Justin Trudeau évite de commenter les allégations qui visent Jonathan Vance

OTTAWA — Justin Trudeau a affirmé vendredi que tous les Canadiens ont droit à un environnement de travail sécuritaire, en commentant du bout des lèvres les allégations selon lesquelles l’ancien chef d’état-major Jonathan Vance aurait eu une conduite inappropriée.

Invoquant l’enquête que l’armée a ordonnée sur la question, le premier ministre n’a toutefois pas répondu directement aux allégations, ni s’il aurait dû savoir qu’il y avait des inquiétudes au sujet du militaire le plus haut gradé du pays.

Global News a rapporté mardi que M. Vance aurait entretenu une liaison avec une subalterne et qu’il aurait fait un commentaire à caractère sexuel à une autre soldate beaucoup plus jeune, en 2012 — avant d’être nommé chef d’état-major. 

M. Vance n’a pas répondu aux demandes de commentaires de La Presse Canadienne et les allégations n’ont pas pu être vérifiées de manière indépendante. Selon Global, il a reconnu qu’il était sorti avec une subalterne il y a une vingtaine d’années, mais il soutient que cette liaison avait évolué au fil du temps et qu’elle n’était pas de nature sexuelle.

L’ancien chef d’état-major a également déclaré qu’il ne se souvenait pas d’avoir tenu des propos à caractère sexuel devant l’autre subalterne, ajoutant qu’il pourrait s’agir d’une blague, auquel cas il était prêt à s’excuser.

Le ministère de la Défense nationale a annoncé jeudi que la police militaire avait ouvert une enquête, qui sera distincte d’un examen indépendant ordonné par l’état-major. 

Vendredi, lorsqu’on lui a demandé ce que son cabinet savait — ou aurait dû savoir — au sujet de ces allégations, M. Trudeau a souligné l’enquête ordonnée par l’actuel chef d’état-major de la Défense, l’amiral Art McDonald, qui vient de succéder au général Vance.

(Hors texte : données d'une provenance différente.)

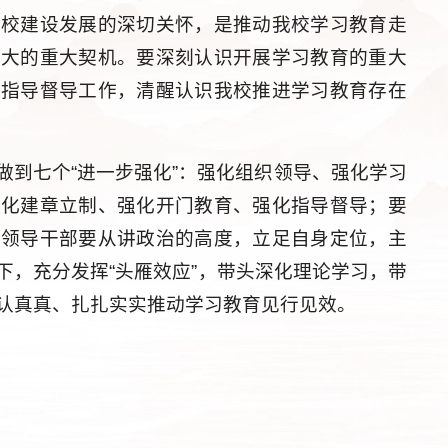
学校建设发展的深切关怀，是推动我校学习教育走
南大的重大契机。要深刻认识开展学习教育的重大
的指导督导工作，清醒认识我校推进学习教育存在
做到七个“进一步强化”：强化组织领导、强化学习
强化建章立制、强化开门教育、强化指导督导；要
和领导干部要从讲政治的高度，立足自身定位，主
下，充分发挥“头雁效应”，带头深化理论学习，带
认真真、扎扎实实推动学习教育见行见效。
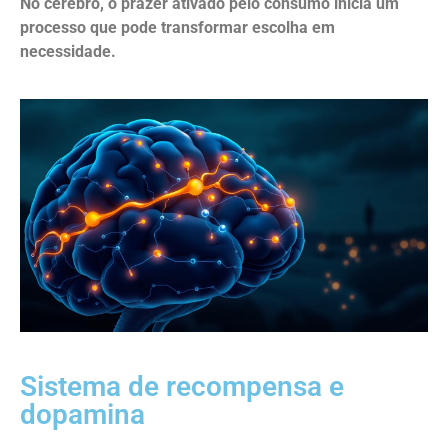
No cérebro, o prazer ativado pelo consumo inicia um
processo que pode transformar escolha em
necessidade.
Sistema de recompensa e
dopamina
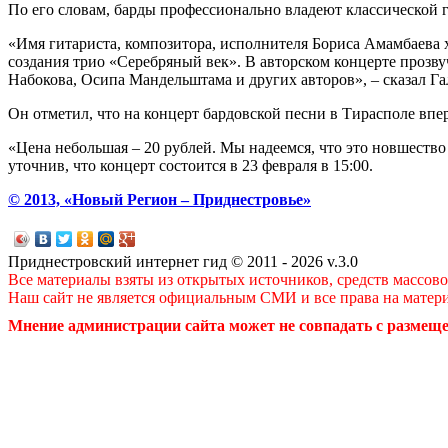
По его словам, барды профессионально владеют классической г
«Имя гитариста, композитора, исполнителя Бориса Амамбаева 
создания трио «Серебряный век». В авторском концерте проз
Набокова, Осипа Мандельштама и других авторов», – сказал Г
Он отметил, что на концерт бардовской песни в Тирасполе впе
«Цена небольшая – 20 рублей. Мы надеемся, что это новшество
уточнив, что концерт состоится в 23 февраля в 15:00.
© 2013, «Новый Регион – Приднестровье»
Приднестровский интернет гид © 2011 - 2026 v.3.0
Все материалы взяты из открытых источников, средств массов
Наш сайт не является официальным СМИ и все права на матер
Мнение администрации сайта может не совпадать с размеще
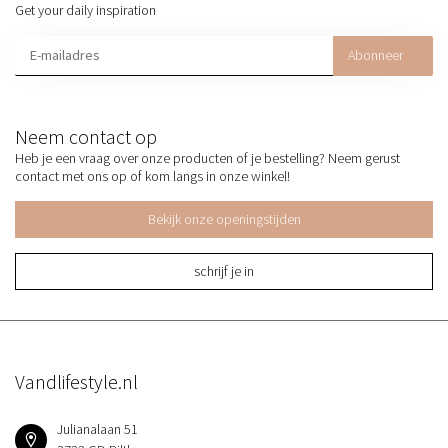
Get your daily inspiration
Abonneer
Neem contact op
Heb je een vraag over onze producten of je bestelling? Neem gerust
contact met ons op of kom langs in onze winkel!
Bekijk onze openingstijden
schrijf je in
Vandlifestyle.nl
Julianalaan 51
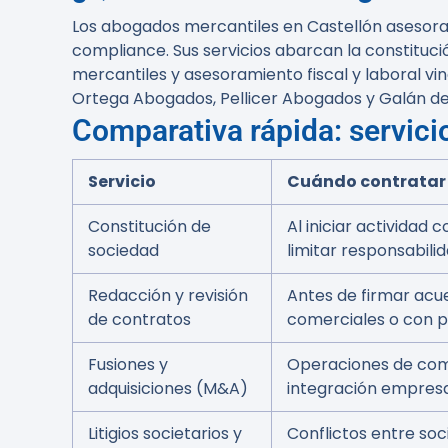
Los abogados mercantiles en Castellón asesora
compliance. Sus servicios abarcan la constituci
mercantiles y asesoramiento fiscal y laboral v
Ortega Abogados
,
Pellicer Abogados
y
Galán d
Comparativa rápida: servici
Servicio
Cuándo contratar
Constitución de
Al iniciar actividad 
sociedad
limitar responsabili
Redacción y revisión
Antes de firmar acu
de contratos
comerciales o con 
Fusiones y
Operaciones de co
adquisiciones (M&A)
integración empresa
Litigios societarios y
Conflictos entre soc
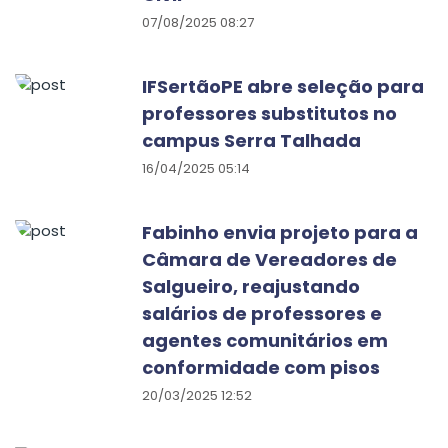
07/08/2025 08:27
IFSertãoPE abre seleção para
professores substitutos no
campus Serra Talhada
16/04/2025 05:14
Fabinho envia projeto para a
Câmara de Vereadores de
Salgueiro, reajustando
salários de professores e
agentes comunitários em
conformidade com pisos
20/03/2025 12:52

Le premier ministre a ajouté que toutes les allégations d’inconduite ou de harcèlement sont prises au sérieux, c’est pourquoi son gouvernement, a-t-il dit, avait amélioré les mécanismes de traitement des plaintes en milieu de travail dans la fonction publique et dans l’armée.

«Nous prenons extrêmement au sérieux le droit de tous les Canadiens de travailler dans des milieux sécuritaires, libres de harcèlement, d’intimidation, a indiqué M. Trudeau. Quand il y a des allégations ou des préoccupations qui sont amenées à notre gouvernement, on suit toujours les étapes nécessaires et les processus qu’on a en place pour assurer qu’il y a des suivis.»